About Origin
Origin (previously 10xConstruction) is building general-purpose autonomous robots for US construction to tackle rising costs, safety risks, and labor shortages. Our modular, multi-trade platform combines purpose-built hardware with real-time site intelligence to navigate complex environments and execute tasks with precision. Trained in high-fidelity simulation and already deployed on live sites, our robots deliver 5x faster execution, 250%+ margin expansion, and significant cost savings. Join India's most talent-dense robotics team consisting of individuals from IITs, Stanford, UCLA, etc.
About The Role
As a core member of the AI Research team you'll turn cutting-edge, vision-language and diffusion advances into robust real-time systems that see reason and act on dynamic construction sites.
Key Responsibilities
- Research & innovate diffusion-based generative models for photorealistic wall-surface simulation, defect synthesis and domain adaptation.
- Architect and train Vision-Language Models (VLMs) and Vision-Language Action Models (VLA) objectives that connect textual work orders, CAD plans and sensor data to pixel-level understanding.

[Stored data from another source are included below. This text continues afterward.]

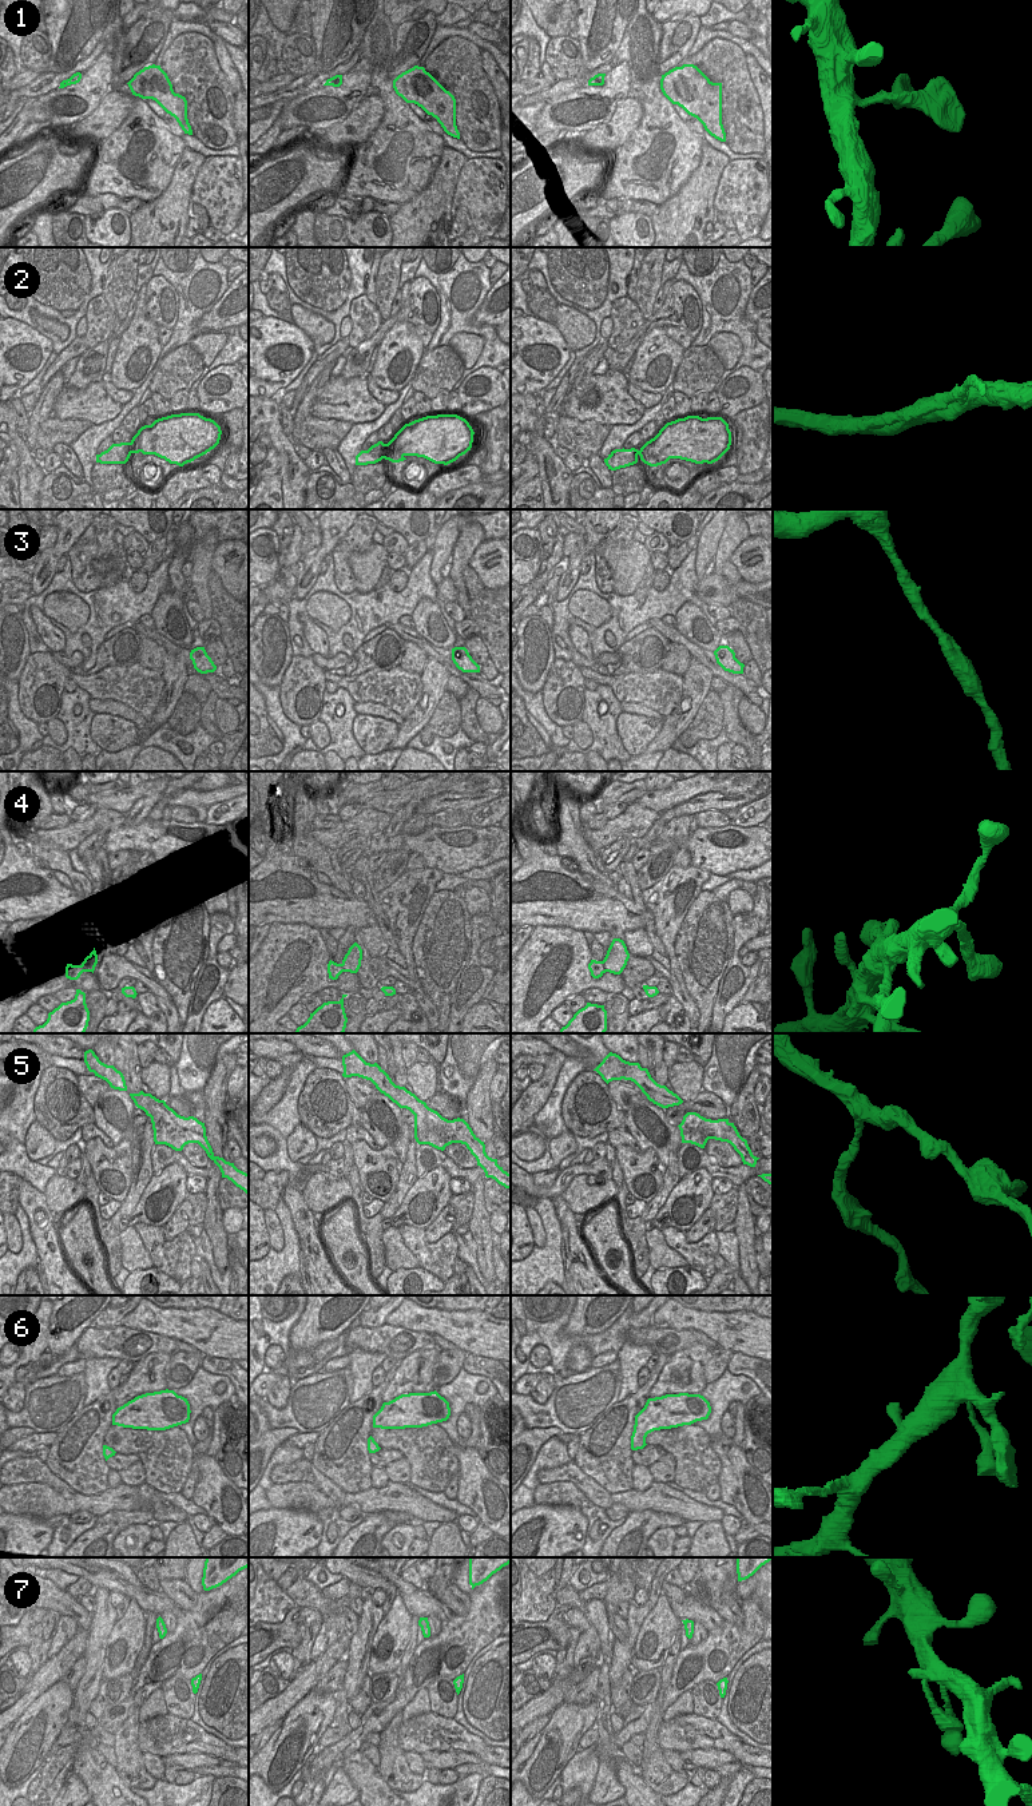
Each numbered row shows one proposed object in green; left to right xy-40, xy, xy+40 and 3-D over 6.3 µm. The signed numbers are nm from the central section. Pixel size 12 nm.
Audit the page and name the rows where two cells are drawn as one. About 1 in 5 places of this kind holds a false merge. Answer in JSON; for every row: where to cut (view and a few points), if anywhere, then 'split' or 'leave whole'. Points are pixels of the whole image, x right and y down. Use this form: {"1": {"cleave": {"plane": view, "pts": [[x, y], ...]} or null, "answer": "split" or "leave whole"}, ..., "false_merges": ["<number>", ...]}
{"1": {"cleave": null, "answer": "leave whole"}, "2": {"cleave": null, "answer": "leave whole"}, "3": {"cleave": null, "answer": "leave whole"}, "4": {"cleave": null, "answer": "leave whole"}, "5": {"cleave": null, "answer": "leave whole"}, "6": {"cleave": null, "answer": "leave whole"}, "7": {"cleave": null, "answer": "leave whole"}, "false_merges": []}

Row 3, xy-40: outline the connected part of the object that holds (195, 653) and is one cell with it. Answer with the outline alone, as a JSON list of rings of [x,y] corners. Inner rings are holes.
[[[205,647],[191,650],[190,659],[192,660],[194,668],[201,674],[214,672],[217,670]]]

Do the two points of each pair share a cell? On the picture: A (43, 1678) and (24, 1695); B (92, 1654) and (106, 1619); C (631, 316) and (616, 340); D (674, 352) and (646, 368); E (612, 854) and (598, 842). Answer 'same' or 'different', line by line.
A: same
B: same
C: same
D: same
E: different

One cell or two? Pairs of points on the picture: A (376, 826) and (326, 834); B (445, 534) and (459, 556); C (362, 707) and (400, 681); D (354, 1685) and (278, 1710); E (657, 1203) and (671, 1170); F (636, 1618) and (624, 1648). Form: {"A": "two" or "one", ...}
{"A": "one", "B": "two", "C": "two", "D": "two", "E": "one", "F": "one"}

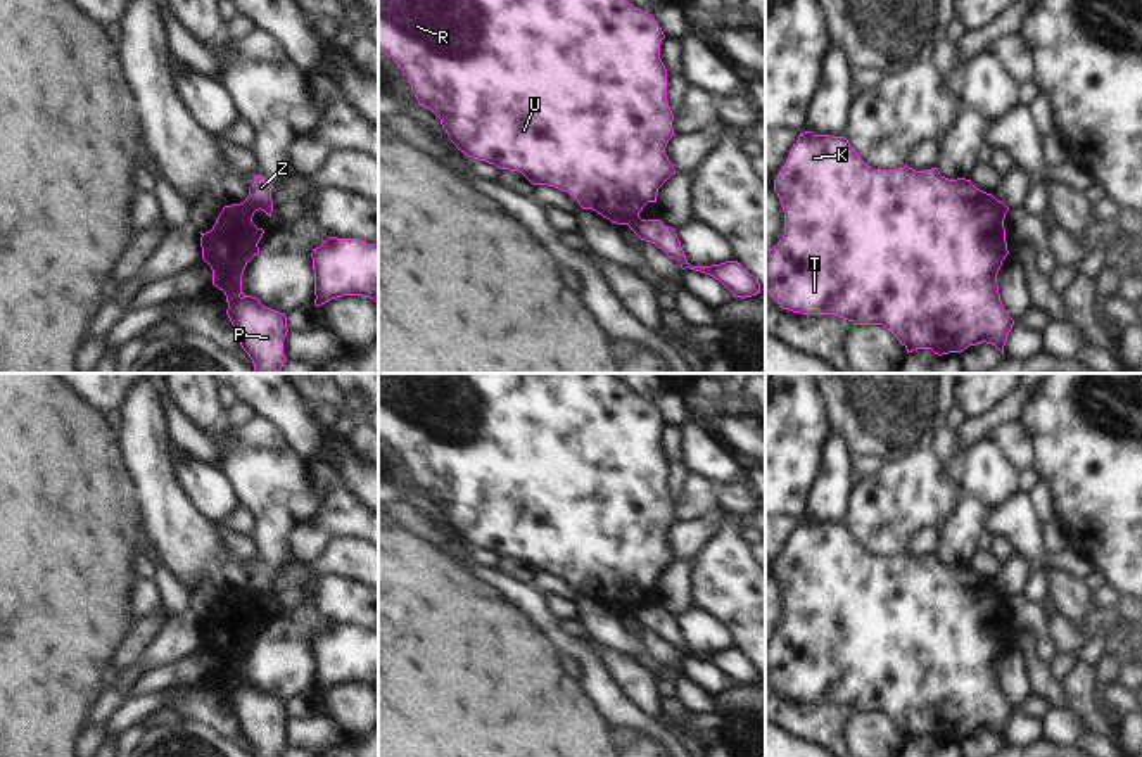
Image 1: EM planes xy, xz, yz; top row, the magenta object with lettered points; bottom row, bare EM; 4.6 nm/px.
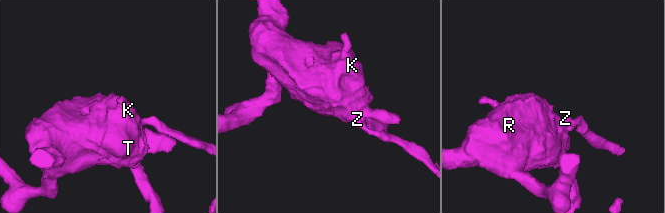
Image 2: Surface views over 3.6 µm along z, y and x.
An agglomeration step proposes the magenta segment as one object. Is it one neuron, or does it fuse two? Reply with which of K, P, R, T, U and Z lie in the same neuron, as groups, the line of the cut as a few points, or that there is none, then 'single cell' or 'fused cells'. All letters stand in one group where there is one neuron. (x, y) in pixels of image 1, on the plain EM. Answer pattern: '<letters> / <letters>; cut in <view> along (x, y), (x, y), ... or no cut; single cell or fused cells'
K P R T U / Z; cut in xy along (242, 590), (253, 602); fused cells

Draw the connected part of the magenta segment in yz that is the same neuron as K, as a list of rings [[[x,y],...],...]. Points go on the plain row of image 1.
[[[812,518],[800,520],[783,557],[774,567],[774,579],[784,598],[784,622],[765,643],[765,677],[783,697],[807,703],[833,702],[855,712],[883,712],[898,726],[907,740],[931,736],[942,743],[962,740],[969,733],[987,729],[995,733],[1004,743],[1004,733],[1014,707],[1004,697],[997,672],[997,660],[1009,638],[1004,615],[1006,601],[999,596],[999,588],[992,581],[976,576],[966,565],[948,567],[936,555],[916,558],[905,551],[900,557],[890,558],[872,557],[850,534],[845,524],[814,522]]]

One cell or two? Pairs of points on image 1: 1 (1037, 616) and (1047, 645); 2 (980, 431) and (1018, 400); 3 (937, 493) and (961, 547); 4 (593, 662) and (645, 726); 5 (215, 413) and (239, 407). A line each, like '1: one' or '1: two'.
1: one
2: one
3: two
4: one
5: two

- Lead development of auto-annotation pipelines (active learning, self-training, synthetic data) that scale to millions of frames and point-clouds with minimal human effort.
- Optimize and compress models (INT8, LoRA, distillation) for deployment on Jetson-class edge devices under ROS 2.
- Own the full lifecycle—problem definition, literature review, prototyping, offline/online evaluation and production hand-off to perception & controls teams.
- Publish internal tech reports and external conference papers; mentor interns and junior engineers.
Requirements
Qualifications & Skills
- 8+ years in deep-learning R&D or Ph.D./M.S. in CS, EE, Robotics or related field with strong publication record.
- Demonstrated expertise in diffusion models (DDPM, LDM, ControlNet) and multimodal transformers / VLMs (CLIP, BLIP-2, LLaVA, Flamingo).
- Proven success building large-scale data-centric AI workflows—active learning, pseudo-labeling, weak supervision.
- Advanced proficiency in Python, PyTorch (or JAX), experiment tracking and scalable training (PyTorch Lightning, DeepSpeed, Ray).
- Familiarity with edge-AI runtimes (TensorRT, ONNX Runtime), and CUDA / C++ performance tuning.
- Strong mathematical foundation (probability, information theory, optimization) and ability to translate theory into production code.
- Bonus: experience with synthetic data generation in Isaac Sim or robotics perception stacks (ROS2, Nav2, MoveIt 2, Open3D).